I've got a custom 6 laminate blank I made sitting on my bench waiting to be loaded into my next personal build! I've built the 5 laminate motors before in my competition Outlaw Tjets. Actually pulled a 0.299 et @ 80.01 mph! Yes.......with a Tjet!! I'll make that sucker work in a chassis!!


Jim Sgrig


----------



## JordanZ870 (Nov 25, 2004)

tjetsgrig said:


> I've got a custom 6 laminate blank I made sitting on my bench waiting to be loaded into my next personal build! I've built the 5 laminate motors before in my competition Outlaw Tjets. Actually pulled a 0.299 et @ 80.01 mph! Yes.......with a Tjet!! I'll make that sucker work in a chassis!!
> 
> 
> Jim Sgrig


Wont be much of a chassis left after final fitting?


----------



## SouthLyonBen (Mar 14, 2012)

Some quick and bad way too big pics of it actually sitting in a chassis


----------



## Ralphthe3rd (Feb 24, 2011)

Too Cool- Scrig and Southlyonben ! :thumbsup:
And guess what, I went into the Flea Market/antique Mall where I work, and what do you think i Found there!? Yep, I found the exact same Life-Like Sante Fe Diesel Loco selling for $5 as-is... so i just Had to buy it....and I did pop the body off the chassis before I bought it just to make sure it had the same motor, and it does. I'll be disassembling it tomorrow when I get the chance. 
But FYI, I have no plans to ever convert for use in a slot, i just wanted it for my Arm collection. So you guys really think that Aurora made these motors for Life-Like ???


----------



## alpink (Aug 22, 2010)

prolly the same manufacturer. I am not sure Aurora ever had a winding facility, but used existing, established businesses for arms
Faller and maybe Bauer had the same type arms too.


----------



## slotcarman12078 (Oct 3, 2008)

I'm pretty sure Aurora used multiple vendors to keep up with demand during the T jet's heyday. Vibes according to this wiki totaled 1.5 million produced, and then the T Jet came about. By the early 70's, production numbers totaled tens of millions!!! 

http://en.wikipedia.org/wiki/Slot_car

To give you an idea... You'll need over 2700 armatures a day to make 1 million T Jets a year.. That's a lot of winding!! No doubt one of those manufacturers made other pancake arms for other applications, the Lifelike diesel being one of them.


----------



## Boosted-Z71 (Nov 26, 2007)

slotcarman12078 said:


> To give you an idea... You'll need over 2700 armatures a day to make 1 million T Jets a year.. That's a lot of winding!!.


I am sure Tjetsgrig could wind that many easily, Right Jim.

Never dreamed they made a million of these T-jets, that means I have a lot more collecting to do.

Great Info

Boosted


----------



## slotcarman12078 (Oct 3, 2008)

Reread that... If that source is correct, we're looking at 10s of millions of T Jets!!! Bare minimum we're looking at 20 million + T jets produced..


----------



## alpink (Aug 22, 2010)

I wanna know where the train cars full of original t-jet chassis are parked! there is no way all those chassis have been distributed, is there?


----------



## Boosted-Z71 (Nov 26, 2007)

▶ [PROBLEM 1]
Answer the following questions using the forum thread above.
(a) What elapsed time and speed does Jim Sgrig report achieving with his competition Outlaw Tjets?
(b) What was the price of the Life-Like diesel locomotive that Ralphthe3rd found at the Flea Market/antique Mall?
(c) According to slotcarman12078, how many armatures a day would be needed to make 1 million T Jets a year?
▶ [PROBLEM 2]
Reproduce the passage of the forum thread from "Never dreamed they" to "T jets produced..", substituting "hunting" for "collecting".

▶ [GIVEN DATA]
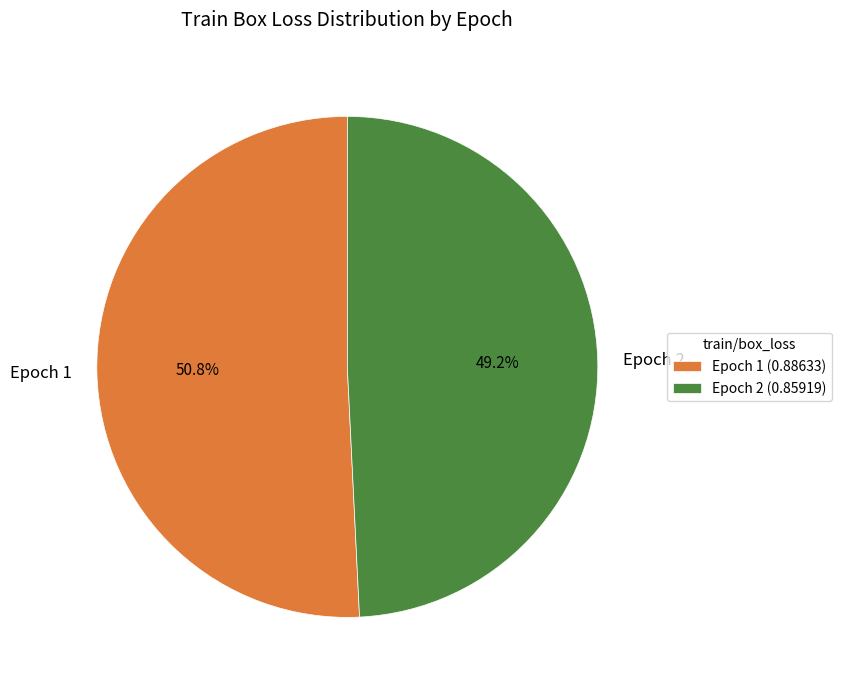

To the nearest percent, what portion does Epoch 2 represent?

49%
==
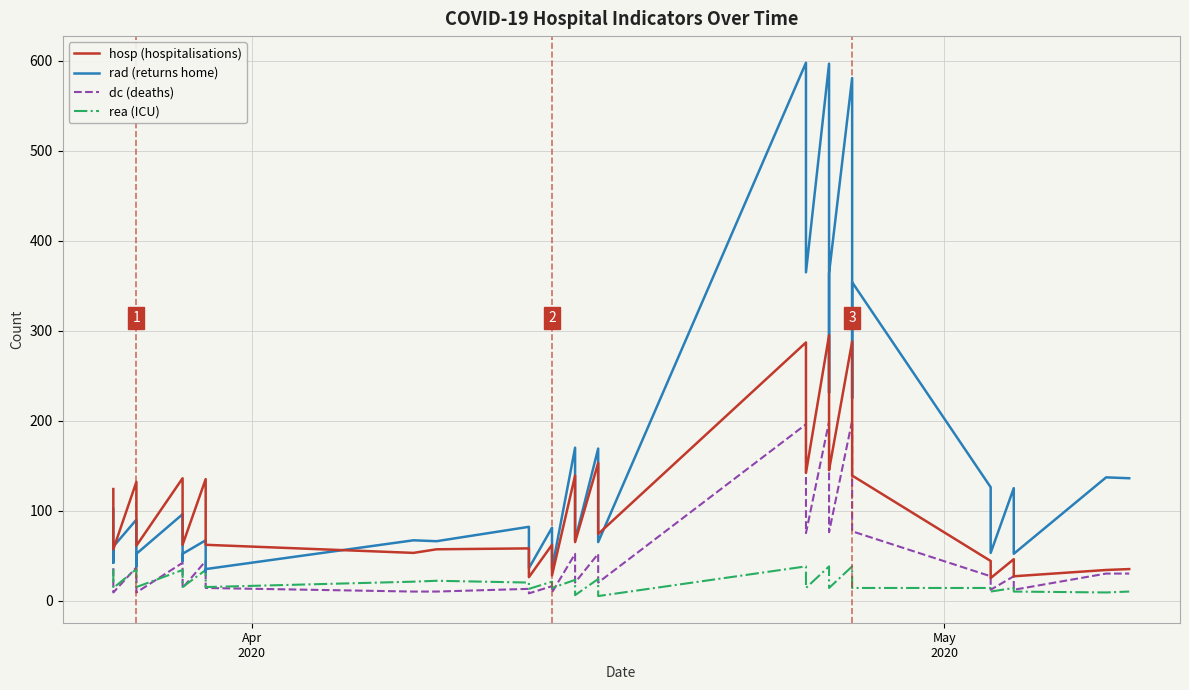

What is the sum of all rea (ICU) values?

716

▶ [EXERCISE RESPONSE 1]
(a) A 0.299 et at 80.01 mph.
(b) $5, as-is.
(c) Over 2700.

▶ [EXERCISE RESPONSE 2]
Never dreamed they made a million of these T-jets, that means I have a lot more hunting to do.

Great Info

Boosted


----------



## slotcarman12078 (Oct 3, 2008)

Reread that... If that source is correct, we're looking at 10s of millions of T Jets!!! Bare minimum we're looking at 20 million + T jets produced..